There are other electoral reasons where picking Clinton would be a bad call, and there’s merit to what the former President put out, like it or not. There’s also the chance that picking Clinton would challenge Obama’s campaign theme, and would bring into question his strength and independence at the top of the ticket. Fact of the matter is, good or bad, Clinton is simply too strong of a presence, and the last thing Obama needs is to be competing for the spotlight in his own presidential campaign.

Worse, he wouldn’t just be competing with Hillary, but Bill as well, and, well, I’m not sure that’s such a good idea.

But, let’s say they win, the partnership still wouldn’t be good for either of them. Or for the country, for that matter.

I only needed eight years of Bush/Cheney to know that I don’t want to go back to a co-presidency type President/Vice President relationship, which would be all too likely in an Obama/Clinton administration. But while Clinton may not be good for Obama as VP, I don’t think VP serves her well.

Second fiddle is not a role I think that is suited for her, nor do I think she would be happy with it. As Vice President, at least if Obama ran his administration the way it ought to be run, Clinton would have little to no power. To that end, she would have much more clout and pull if she went back to the Senate and became a significant part of the leadership there, or if she became governor, or was appointed to Obama’s cabinet.

One thing I learned about Clinton is that she is a doer, and VP is not a doer’s position. It’s a staging area for a presidential run, at best, but even that isn’t a lock.

An interesting idea I remembered reading from a while back was a spot on the Supreme Court for Clinton. I balked at that back then just like many of you are likely balking right now, but as I was driving home this morning, a strange thought hit me that kind of changed my perspective a little bit.

What would Clinton be like if she never had to campaign again? For much of their adult lives, the Clintons have been campaigning non stop, but I wonder how Hillary would proceed if the campaigning ended? It’s an interesting question I don’t think should be dismissed. In any case, it’s not likely to happen, but I would be intrigued to see how Clinton would rule from the bench after the pressures of the next election have been taken off of her.

Anyway.

No, for all the talk from so many people that the “unity ticket” would be unbeatable, I disagree. Simply put, they mix like oil and water, and I think once they were inaugurated, neither one would be very happy with the arrangement.

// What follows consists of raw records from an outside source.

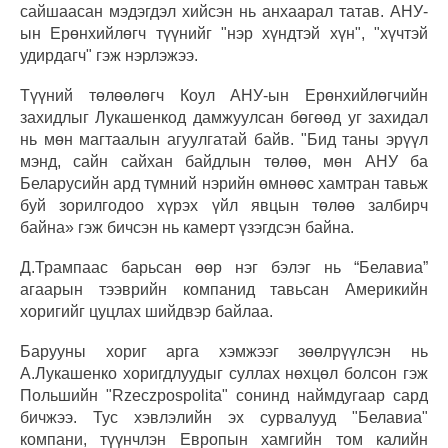
сайшаасан мэдэгдэл хийсэн нь анхаарал татав. АНУ-
ын Ерөнхийлөгч түүнийг "нэр хүндтэй хүн", "хүчтэй
удирдагч" гэж нэрлэжээ.
Түүний төлөөлөгч Коул АНУ-ын Ерөнхийлөгчийн
захидлыг Лукашенкод дамжуулсан бөгөөд уг захидал
нь мөн магтаалын агуулгатай байв. "Бид таны эрүүл
мэнд, сайн сайхан байдлын төлөө, мөн АНУ ба
Беларусийн ард түмний нэрийн өмнөөс хамтран тавьж
буй зорилгодоо хүрэх үйл явцын төлөө залбирч
байна» гэж бичсэн нь камерт үзэгдсэн байна.
Д.Трампаас барьсан өөр нэг бэлэг нь “Белавиа”
агаарын тээврийн компанид тавьсан Америкийн
хоригийг цуцлах шийдвэр байлаа.
Барууны хориг арга хэмжээг зөөлрүүлсэн нь
А.Лукашенко хоригдлуудыг суллах нөхцөл болсон гэж
Польшийн "Rzeczpospolita" сонинд наймдугаар сард
бичжээ. Тус хэвлэлийн эх сурвалууд "Белавиа"
компани, түүнчлэн Европын хамгийн том калийн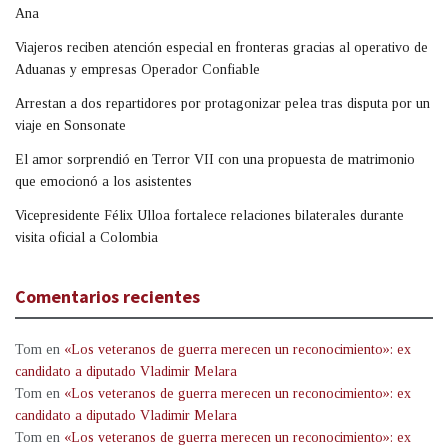
Ana
Viajeros reciben atención especial en fronteras gracias al operativo de
Aduanas y empresas Operador Confiable
Arrestan a dos repartidores por protagonizar pelea tras disputa por un
viaje en Sonsonate
El amor sorprendió en Terror VII con una propuesta de matrimonio
que emocionó a los asistentes
Vicepresidente Félix Ulloa fortalece relaciones bilaterales durante
visita oficial a Colombia
Comentarios recientes
Tom
en
«Los veteranos de guerra merecen un reconocimiento»: ex
candidato a diputado Vladimir Melara
Tom
en
«Los veteranos de guerra merecen un reconocimiento»: ex
candidato a diputado Vladimir Melara
Tom
en
«Los veteranos de guerra merecen un reconocimiento»: ex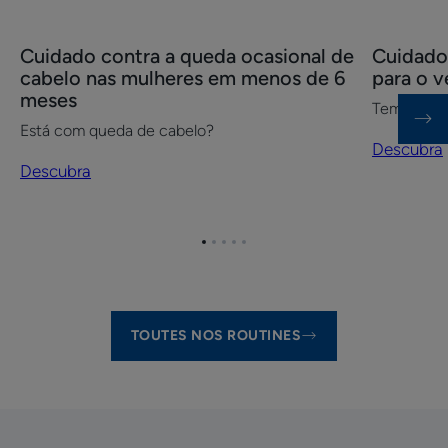
Descubra
Descubra
Cuidado contra a queda ocasional de
Cuidado 
Cuidado
Cuidado
cabelo nas mulheres em menos de 6
para o v
contra
facial
meses
Tem pele 
a
contra
Está com queda de cabelo?
queda
pontos
Descubra
ocasional
negros
Descubra
de
para
cabelo
o
nas
verão
Ir
Ir
Ir
Ir
Ir
mulheres
para
para
para
para
para
o
o
o
o
o
em
item
item
item
item
item
menos
1
2
3
4
5
TOUTES NOS ROUTINES
de
6
meses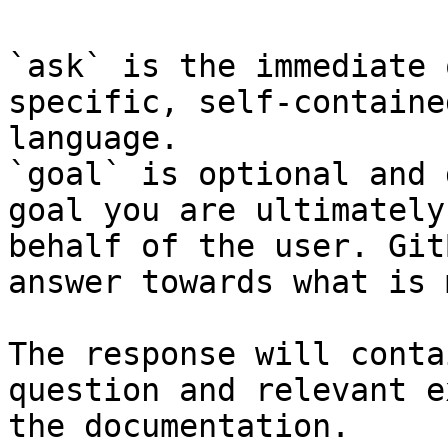
`ask` is the immediate 
specific, self-containe
language.

`goal` is optional and 
goal you are ultimately
behalf of the user. Git
answer towards what is 
The response will conta
question and relevant e
the documentation.
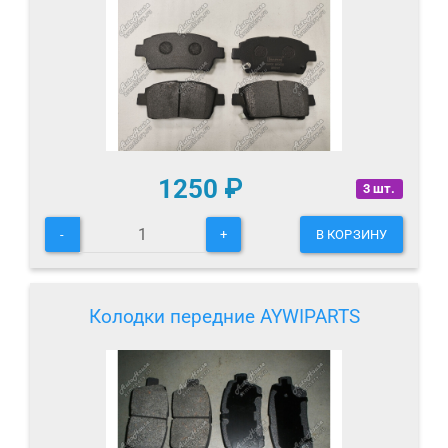
1250
₽
3 шт.
-
+
В КОРЗИНУ
Колодки передние AYWIPARTS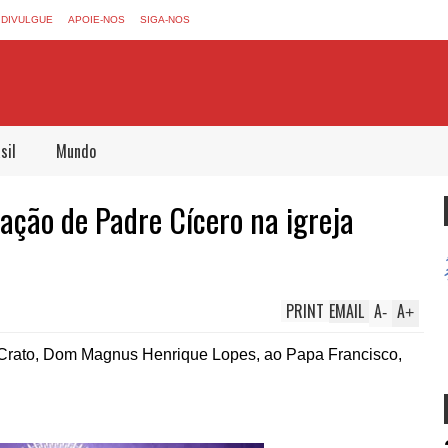
DIVULGUE
APOIE-NOS
SIGA-NOS
sil
Mundo
cação de Padre Cícero na igreja
PRINT
EMAIL
A
A
-
+
do Crato, Dom Magnus Henrique Lopes, ao Papa Francisco,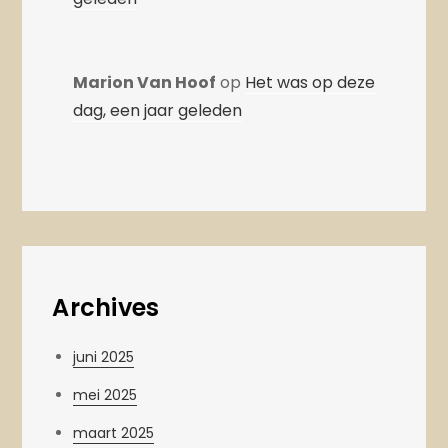
Marion Van Hoof
op
Het was op deze
dag, een jaar geleden
Archives
juni 2025
mei 2025
maart 2025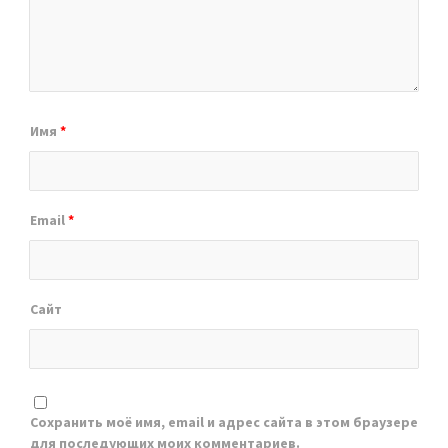
Имя
*
Email
*
Сайт
Сохранить моё имя, email и адрес сайта в этом браузере
для последующих моих комментариев.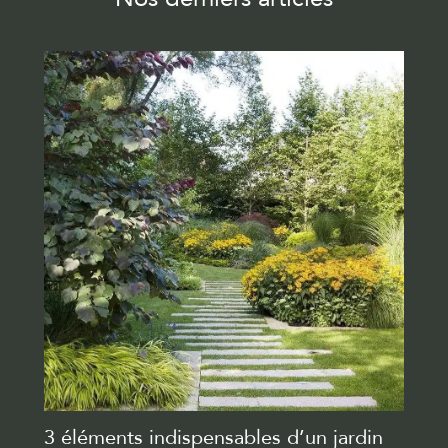
3 éléments indispensables d’un jardin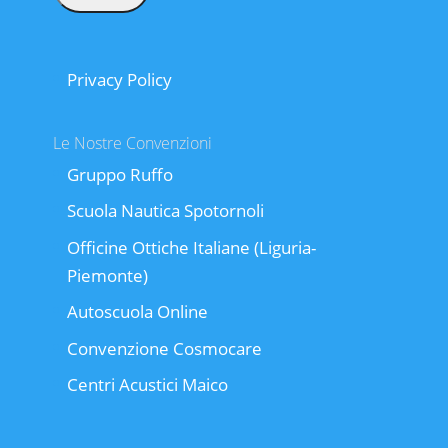
Privacy Policy
Le Nostre Convenzioni
Gruppo Ruffo
Scuola Nautica Spotornoli
Officine Ottiche Italiane (Liguria-
Piemonte)
Autoscuola Online
Convenzione Cosmocare
Centri Acustici Maico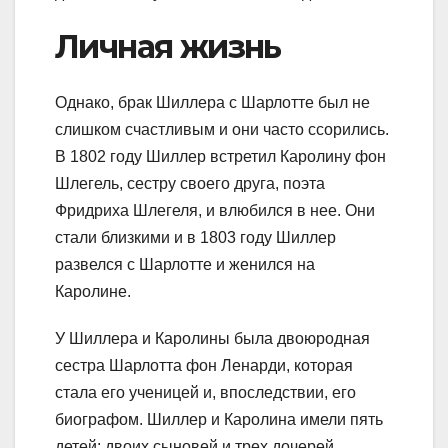
Личная жизнь
Однако, брак Шиллера с Шарлотте был не
слишком счастливым и они часто ссорились.
В 1802 году Шиллер встретил Каролину фон
Шлегель, сестру своего друга, поэта
Фридриха Шлегеля, и влюбился в нее. Они
стали близкими и в 1803 году Шиллер
развелся с Шарлотте и женился на
Каролине.
У Шиллера и Каролины была двоюродная
сестра Шарлотта фон Ленарди, которая
стала его ученицей и, впоследствии, его
биографом. Шиллер и Каролина имели пять
детей: двоих сыновей и трех дочерей.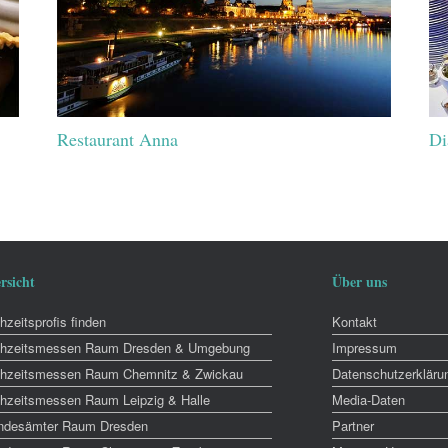
Restaurant Anna
Di
rsicht
Über uns
zeitsprofis finden
Kontakt
hzeitsmessen Raum Dresden & Umgebung
Impressum
hzeitsmessen Raum Chemnitz & Zwickau
Datenschutzerkläru
hzeitsmessen Raum Leipzig & Halle
Media-Daten
ndesämter Raum Dresden
Partner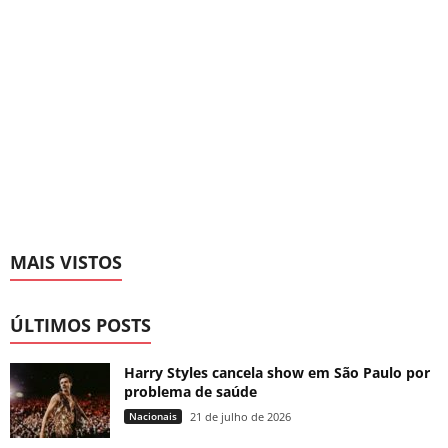
MAIS VISTOS
ÚLTIMOS POSTS
Harry Styles cancela show em São Paulo por
problema de saúde
Nacionais
21 de julho de 2026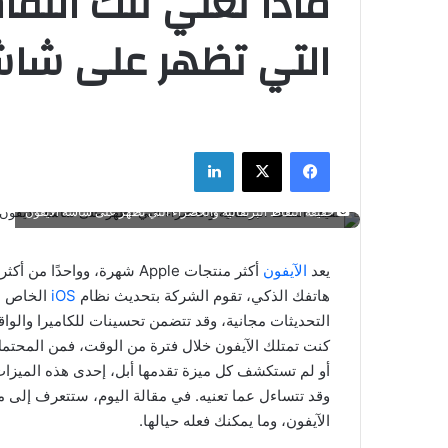
ماذا تعني تلك النقاط
التي تظهر على شاش
فيسبوك
‫X
لينكدإن
حقيقة النقاط البرتقالية والخضراء التي تظهر على شاشة الآيفون
يعد
الآيفون
أكثر منتجات Apple شهرة، وواحدًا من أكثر الأجهزة ربحية في السوق. ومن أجل تحقيق أقصى استفادة من
هاتفك الذكي، تقوم الشركة بتحديث نظام
iOS
الخاص به
التحديثات مجانية، وقد تتضمن تحسينات للكاميرا والواق
كنت تمتلك الآيفون خلال فترة من الوقت، فمن المحتمل أ
أو لم تستكشف كل ميزة تقدمها أبل، إحدى هذه الميزات
وقد تتساءل عما تعنيه. في مقالة اليوم، ستتعرف إلى م
الآيفون، وما يمكنك فعله حيالها.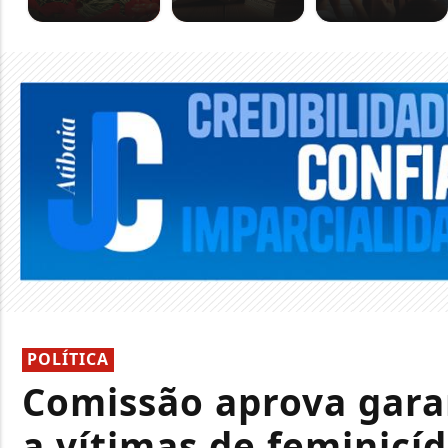
POLÍTICA
Comissão aprova gara
a vítimas de feminicíd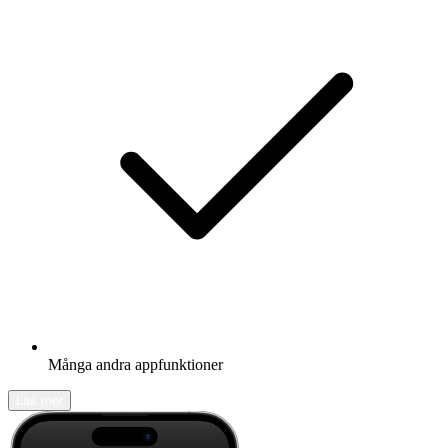
Många andra appfunktioner
Läs mer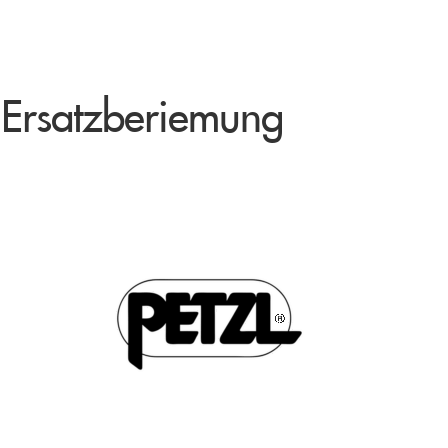
k Ersatzberiemung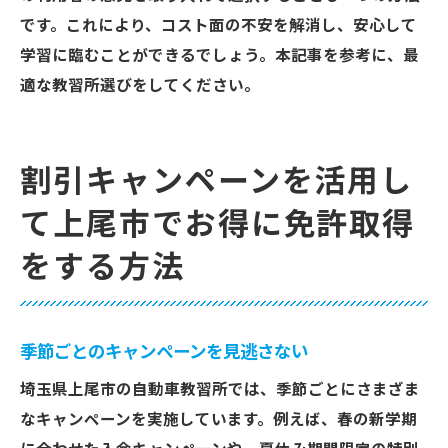
です。これにより、コスト面の不安を解消し、安心して
学習に臨むことができるでしょう。本記事を参考に、最
適な教習所選びをしてください。
割引キャンペーンを活用し
て上尾市でお得に免許取得
をする方法
季節ごとのキャンペーンを見逃さない
埼玉県上尾市の自動車教習所では、季節ごとにさまざま
なキャンペーンを実施しています。例えば、春の新学期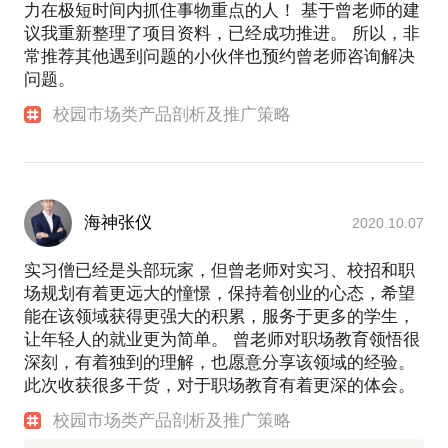
力在极短时间内抓住事物重点的人！ 基于曾老师的建
议我重新整理了项目资料，已经成功推进。 所以，非
常推荐其他遇到问题的小伙伴也预约曾老师咨询解决
问题。
校园市场类产品剖析及推广策略
海神张仪
2020.10.07
实习僧已经是头部玩家，但曾老师对实习、校招和职
场规划有着更远大的憧憬，保持着创业的心态，希望
能在该领域获得更强大的积累，服务于更多的学生，
让年轻人的就业更为简单。 曾老师对职场教育领悟很
深刻，有着独到的理解，也愿意分享该领域的经验。
此次收获很多干货，对于职场教育有着更深的体会。
校园市场类产品剖析及推广策略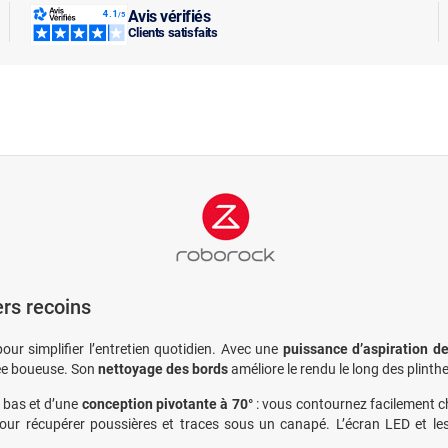
Avis vérifiés
Clients satisfaits
ers recoins
ur simplifier l’entretien quotidien. Avec une
puissance d’aspiration d
rée boueuse. Son
nettoyage des bords
améliore le rendu le long des plinth
u bas et d’une
conception pivotante à 70°
: vous contournez facilement ch
pour récupérer poussières et traces sous un canapé. L’écran LED et le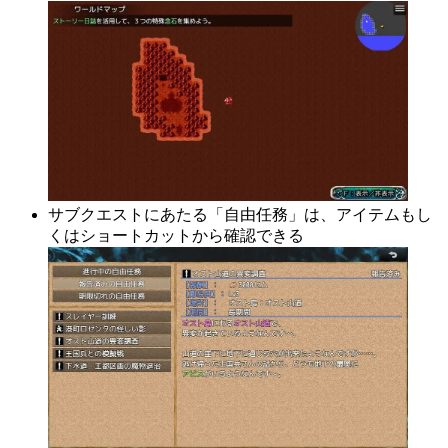
サブクエストにあたる「自由任務」は、アイテムもし
くはショートカットから確認できる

As I noted recently, there’s been talk of appointing Clinton to the cabinet, an appointment that would put her on the front line of the healthcare debate. That’s probably the right spot for her. Assuming Obama wins theĀ  election (something I think would be shaky for just about ANY Democratic candidate given the size of the mess they would have to clean up), bump Clinton up to Secretary of State, and maybe start pushing for her to be the presumptive nominee.

But Veep’s just not a good call.

More at Memeorandum: Ben Smith’s Blogs, The Moderate Voice, Political Machine, American Street, The Raw Story, Top of the Ticket, TalkLeft, Fox News, Truthdig, The Glittering Eye, skippy the bush kangaroo, TIME.com and Gateway Pundit

(edited by DrGail)

One Response to “A Drag on the Ticket”

  1. DrGail says:

    I heard a very interesting perspective this morning: Those “blue collar white voters” in Appalachia, some of whom may or may not be among the ranks of the “defectors”, didn’t so much vote for Hillary as they voted against Obama.

    If that’s so, they won’t vote for the unity ticket under any circumstances. With that in mind, all the numerous negatives associated with the unity ticket far outweigh the benefits since the likely benefits would be almost nonexistent.

    Further, it kind of puts into perspective the insistence that Hillary’s supporters will vote for McCain rather than Obama in the general election: they aren’t Hillary supporters because of her policies or because they support the values of the Democratic party. Rather, they supported her because she wasn’t Obama. Given a choice between Obama and some really creepy old guy, they actually prefer the really creepy old guy.

    With this in mind, I agree with your conclusions: good riddance to them. They’re just not that important.